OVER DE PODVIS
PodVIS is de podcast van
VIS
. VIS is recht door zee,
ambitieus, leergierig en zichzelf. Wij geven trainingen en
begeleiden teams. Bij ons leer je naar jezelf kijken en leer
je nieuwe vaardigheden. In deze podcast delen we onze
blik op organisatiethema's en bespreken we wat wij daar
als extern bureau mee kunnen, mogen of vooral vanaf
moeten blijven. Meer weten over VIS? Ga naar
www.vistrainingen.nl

PROBLEM REQUIREMENTS — Go through the entries and copy every line that has "podcast".

RESPONSE BOX —
PodVIS is de podcast van
je nieuwe vaardigheden. In deze podcast delen we onze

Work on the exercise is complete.